RE: One sentence that throws the problem of evil out of the window.
November 7, 2017 at 12:47 pm
(This post was last modified: November 7, 2017 at 12:48 pm by Catholic_Lady.)
(November 7, 2017 at 11:38 am)Cyberman Wrote:(November 7, 2017 at 10:04 am)Catholic_Lady Wrote: To be fair, he didn't say it doesn't matter. He said a limited time of suffering is worth the eternal happiness that will come after it.
Yes I know, I acknowledged that. My "those things don't matter" was in response to you, not him. Clearly in the grand scheme of things human suffering doesn't matter to anyone but us. But could you look an abused child in the face and tell it with any degree of sincerity that its suffering is worth it in the end?
It's not the suffering specifically that's worth it in the end. It's his existance as a human being. Our existance comes with enduring some suffering in this world (for some more than others), but it also comes with eternal happiness in the next. For that, our existance is worth it. It wouldn't be better to never have existed.
Then comes the question of why suffering exists in the first place, and that's a whole other topic that I think we were just talking about in a different thread recently.
(November 7, 2017 at 11:46 am)Mathilda Wrote: Imagine a being that harvested humans, kept them in cramped conditions so they couldn't even properly stand up so they developed sores around their body. Force fed them to grow really quickly then slaughtered them by slicing their throats and hanging them upside down so the blood poured out, or crushing them alive, and then ate their bodies and wore their skin. You'd consider such a being evil, but it's no different to what we do to other animals.
Christians only seem to accept something as evil if it's done by a human to another human. Otherwise it's animal behaviour.
For the record, I don't think it's right to treat animals inhumanely before slaughter.
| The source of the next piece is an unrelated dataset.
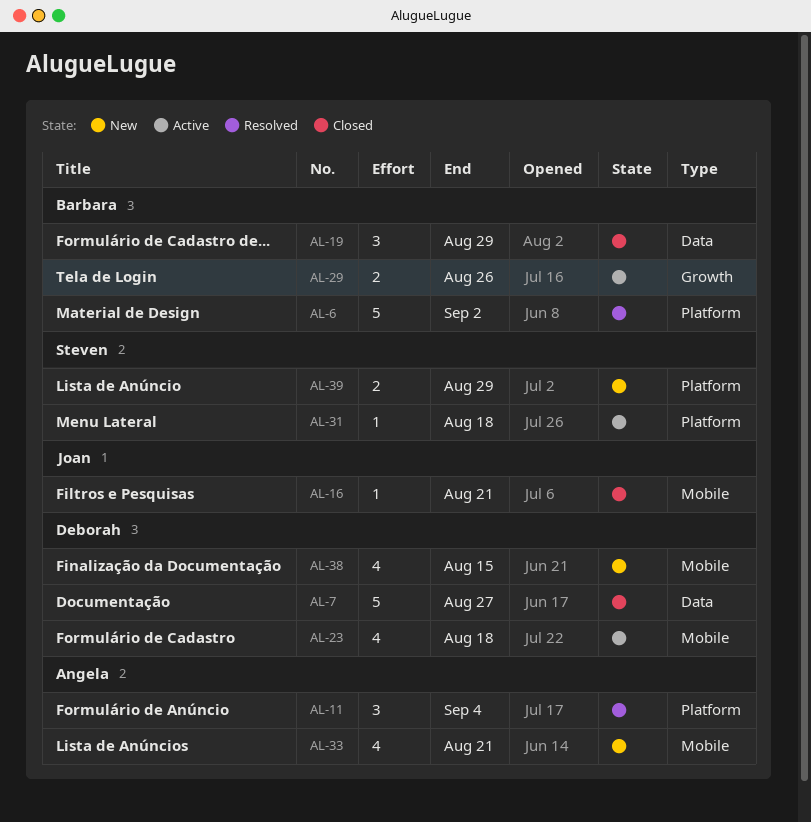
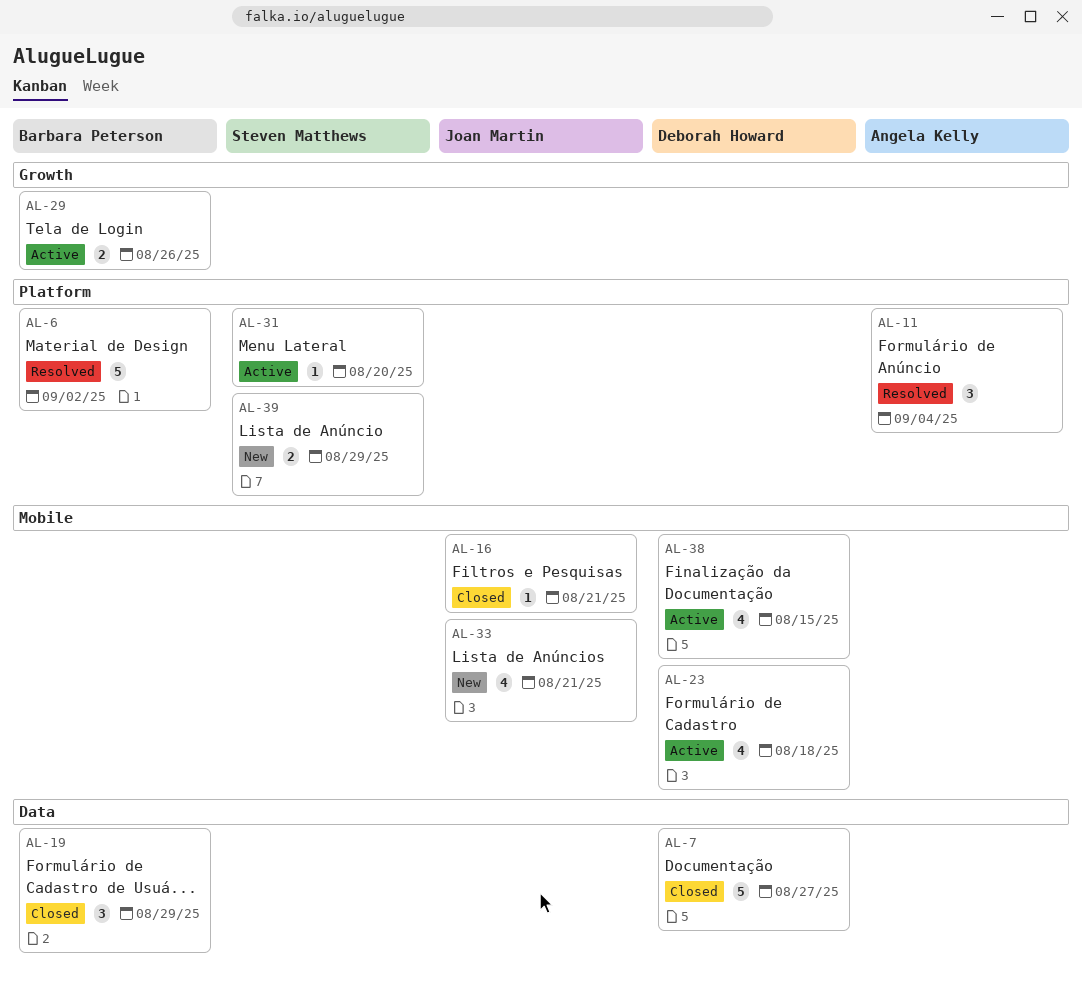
AL-31, due: Aug 18 -> Aug 20
AL-33, owner: Angela Kelly -> Joan Martin
AL-38, status: New -> Active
With that being said, I don't think it's immoral for a lion, or bear, or wolf or whatever it is to eat us.
"Of course, everyone will claim they respect someone who tries to speak the truth, but in reality, this is a rare quality. Most respect those who speak truths they agree with, and their respect for the speaking only extends as far as their realm of personal agreement. It is less common, almost to the point of becoming a saintly virtue, that someone truly respects and loves the truth seeker, even when their conclusions differ wildly."